• [YOUR OBJECTIVE]:
Retype each record shown below, leaving every character as it is.

[Collection entries]
§

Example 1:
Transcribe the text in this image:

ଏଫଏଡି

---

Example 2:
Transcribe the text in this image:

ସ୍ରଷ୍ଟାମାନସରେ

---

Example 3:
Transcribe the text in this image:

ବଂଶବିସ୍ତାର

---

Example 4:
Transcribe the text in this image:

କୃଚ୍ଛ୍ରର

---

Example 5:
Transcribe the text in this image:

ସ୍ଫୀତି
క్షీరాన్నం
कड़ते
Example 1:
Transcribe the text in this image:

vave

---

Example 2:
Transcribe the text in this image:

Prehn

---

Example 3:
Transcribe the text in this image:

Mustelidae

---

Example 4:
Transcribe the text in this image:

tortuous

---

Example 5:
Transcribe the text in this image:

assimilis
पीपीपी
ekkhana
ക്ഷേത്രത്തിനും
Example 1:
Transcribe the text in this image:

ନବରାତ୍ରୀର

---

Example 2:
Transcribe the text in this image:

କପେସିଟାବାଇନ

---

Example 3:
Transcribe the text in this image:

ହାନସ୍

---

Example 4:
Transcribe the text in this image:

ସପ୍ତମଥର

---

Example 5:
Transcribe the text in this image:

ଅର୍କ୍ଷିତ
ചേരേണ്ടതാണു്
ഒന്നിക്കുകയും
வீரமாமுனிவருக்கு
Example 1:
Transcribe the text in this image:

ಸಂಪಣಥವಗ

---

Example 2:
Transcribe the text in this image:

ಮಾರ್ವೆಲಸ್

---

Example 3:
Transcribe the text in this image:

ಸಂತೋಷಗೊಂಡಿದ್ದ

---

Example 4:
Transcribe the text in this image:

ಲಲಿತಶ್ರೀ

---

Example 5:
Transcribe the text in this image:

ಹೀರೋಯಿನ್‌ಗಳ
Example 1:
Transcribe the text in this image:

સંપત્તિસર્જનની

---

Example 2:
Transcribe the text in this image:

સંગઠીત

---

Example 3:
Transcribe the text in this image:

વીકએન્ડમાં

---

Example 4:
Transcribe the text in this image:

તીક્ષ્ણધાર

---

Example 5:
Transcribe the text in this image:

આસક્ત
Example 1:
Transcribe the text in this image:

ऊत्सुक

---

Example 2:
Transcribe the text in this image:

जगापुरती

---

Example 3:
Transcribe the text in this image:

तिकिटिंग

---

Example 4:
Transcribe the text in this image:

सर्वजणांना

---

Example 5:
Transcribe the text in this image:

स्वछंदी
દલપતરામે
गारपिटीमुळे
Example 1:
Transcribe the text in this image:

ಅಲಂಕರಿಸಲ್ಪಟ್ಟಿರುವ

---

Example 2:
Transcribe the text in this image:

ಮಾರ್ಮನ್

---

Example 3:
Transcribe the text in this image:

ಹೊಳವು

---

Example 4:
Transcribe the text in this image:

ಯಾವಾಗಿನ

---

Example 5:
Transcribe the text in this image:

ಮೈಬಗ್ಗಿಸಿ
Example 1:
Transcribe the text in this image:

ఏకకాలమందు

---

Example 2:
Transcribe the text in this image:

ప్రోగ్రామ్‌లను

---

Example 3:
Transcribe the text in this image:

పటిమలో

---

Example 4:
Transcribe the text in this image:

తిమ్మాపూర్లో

§

• [FINISHED TASK]:
Example 1:
Transcribe the text in this image:

ଏଫଏଡି

---

Example 2:
Transcribe the text in this image:

ସ୍ରଷ୍ଟାମାନସରେ

---

Example 3:
Transcribe the text in this image:

ବଂଶବିସ୍ତାର

---

Example 4:
Transcribe the text in this image:

କୃଚ୍ଛ୍ରର

---

Example 5:
Transcribe the text in this image:

ସ୍ଫୀତି
క్షీరాన్నం
कड़ते
Example 1:
Transcribe the text in this image:

vave

---

Example 2:
Transcribe the text in this image:

Prehn

---

Example 3:
Transcribe the text in this image:

Mustelidae

---

Example 4:
Transcribe the text in this image:

tortuous

---

Example 5:
Transcribe the text in this image:

assimilis
पीपीपी
ekkhana
ക്ഷേത്രത്തിനും
Example 1:
Transcribe the text in this image:

ନବରାତ୍ରୀର

---

Example 2:
Transcribe the text in this image:

କପେସିଟାବାଇନ

---

Example 3:
Transcribe the text in this image:

ହାନସ୍

---

Example 4:
Transcribe the text in this image:

ସପ୍ତମଥର

---

Example 5:
Transcribe the text in this image:

ଅର୍କ୍ଷିତ
ചേരേണ്ടതാണു്
ഒന്നിക്കുകയും
வீரமாமுனிவருக்கு
Example 1:
Transcribe the text in this image:

ಸಂಪಣಥವಗ

---

Example 2:
Transcribe the text in this image:

ಮಾರ್ವೆಲಸ್

---

Example 3:
Transcribe the text in this image:

ಸಂತೋಷಗೊಂಡಿದ್ದ

---

Example 4:
Transcribe the text in this image:

ಲಲಿತಶ್ರೀ

---

Example 5:
Transcribe the text in this image:

ಹೀರೋಯಿನ್‌ಗಳ
Example 1:
Transcribe the text in this image:

સંપત્તિસર્જનની

---

Example 2:
Transcribe the text in this image:

સંગઠીત

---

Example 3:
Transcribe the text in this image:

વીકએન્ડમાં

---

Example 4:
Transcribe the text in this image:

તીક્ષ્ણધાર

---

Example 5:
Transcribe the text in this image:

આસક્ત
Example 1:
Transcribe the text in this image:

ऊत्सुक

---

Example 2:
Transcribe the text in this image:

जगापुरती

---

Example 3:
Transcribe the text in this image:

तिकिटिंग

---

Example 4:
Transcribe the text in this image:

सर्वजणांना

---

Example 5:
Transcribe the text in this image:

स्वछंदी
દલપતરામે
गारपिटीमुळे
Example 1:
Transcribe the text in this image:

ಅಲಂಕರಿಸಲ್ಪಟ್ಟಿರುವ

---

Example 2:
Transcribe the text in this image:

ಮಾರ್ಮನ್

---

Example 3:
Transcribe the text in this image:

ಹೊಳವು

---

Example 4:
Transcribe the text in this image:

ಯಾವಾಗಿನ

---

Example 5:
Transcribe the text in this image:

ಮೈಬಗ್ಗಿಸಿ
Example 1:
Transcribe the text in this image:

ఏకకాలమందు

---

Example 2:
Transcribe the text in this image:

ప్రోగ్రామ్‌లను

---

Example 3:
Transcribe the text in this image:

పటిమలో

---

Example 4:
Transcribe the text in this image:

తిమ్మాపూర్లో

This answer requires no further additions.